What I couldn't realize at the time was that I had been spending so much time feeding that hatred, that I was destroying myself. That deep seated hatred begins to feed off of itself and you become addicted to thinking how you could hurt this person.

Jesus made a few comments that hit this issue dead on:

"Forgive us our debts, as we have forgiven our debtors."
Matthew 6:12 - (NIV)
"For if you forgive men when they sin against you, your heavenly Father will also forgive you. But if you do not forgive men their sins, your Father will not forgive your sins."
Matthew 6:14-15 - (NIV)
"Therefore, if you are offering your gift at the altar and there remember that your brother has something against you, leave your gift there in front of the altar. First go and be reconciled to your bother; then come and offer your gift."
Matthew 5:23-24 - (NIV)
"If your brother sins against you, go and show him his fault, just between the two of you. If he listens to you, you have won your brother over."
Matthew 18:15 - (NIV)

Did you notice Jesus nailed both sides of this equation? To the person who has been hurt - go to the one who hurt you. The the offending person - go and be reconciled. This theme is carried throughout the New Testament. If we really do believe that we have been saved by the grace of God through faith, and know that all of our wrong-doing has been forgiven; how can we not forgive those who have hurt us?
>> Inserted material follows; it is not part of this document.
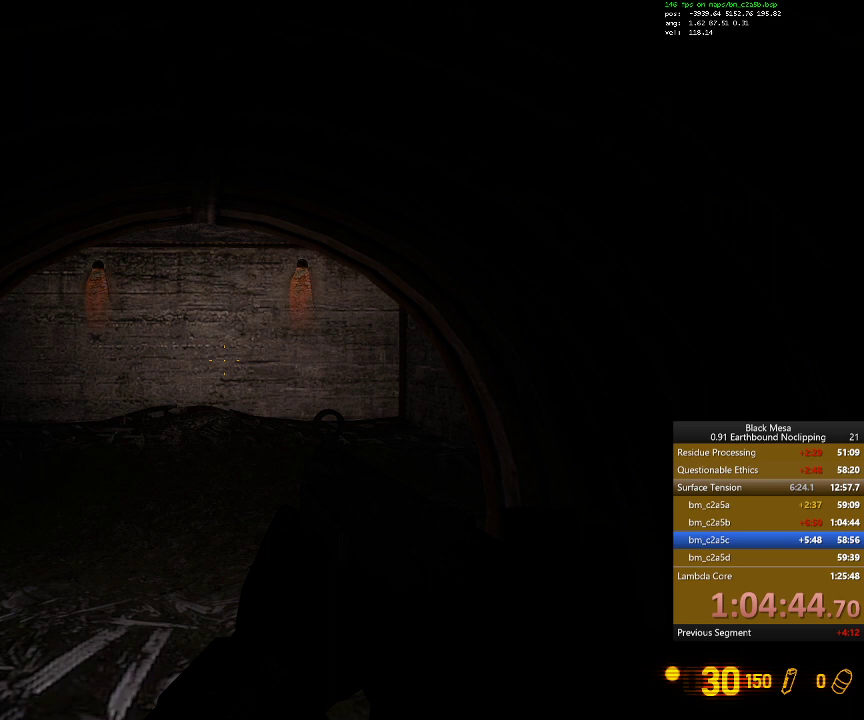
{"keys": ["shift_l"], "events": []}
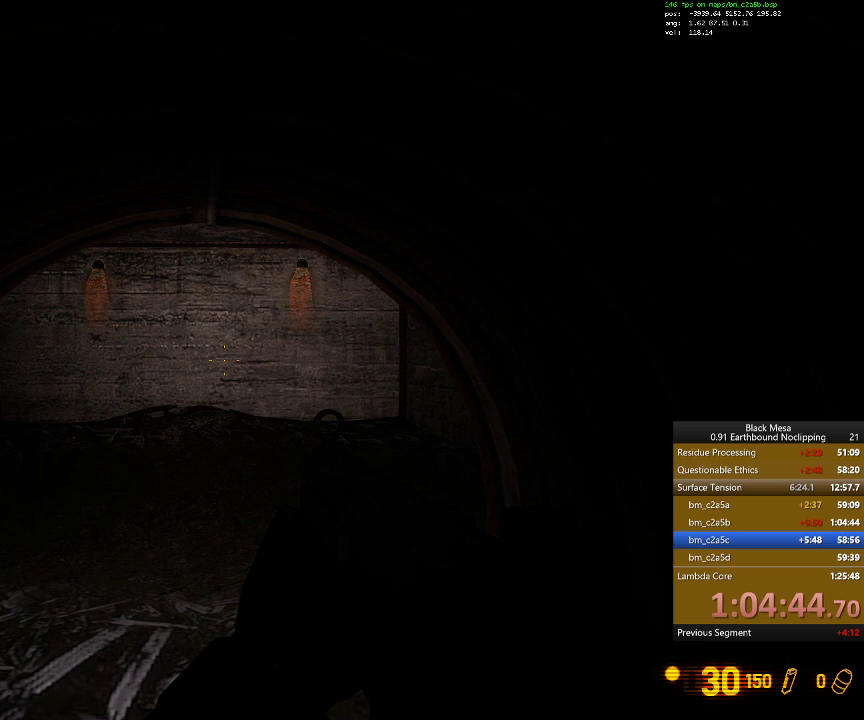
{"keys": ["shift_l"], "events": []}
In all seriousness - look at your life and try to see who you may have hurt or who has hurt you. Reach out and see if forgiveness can take place. In 12 Step programs they talk about:
  • Make a searching and fearless moral inventory of ourselves.
  • Make a list of all the persons we have harmed, and become prepared to make amends to them all.
  • Make direct amends to such people whenever possible, except when to do so would injure them or others.
  • Continue to take personal inventory and when we are wrong admit it.
Now AA takes it from the side of the offender, but Jesus asks us to take it to the next step. He knew if you just sat around waiting for this person to come on their knees asking forgiveness - that may never happen. During that time you continue to fester. Please reach out and find peace in your life. You will be happy you did.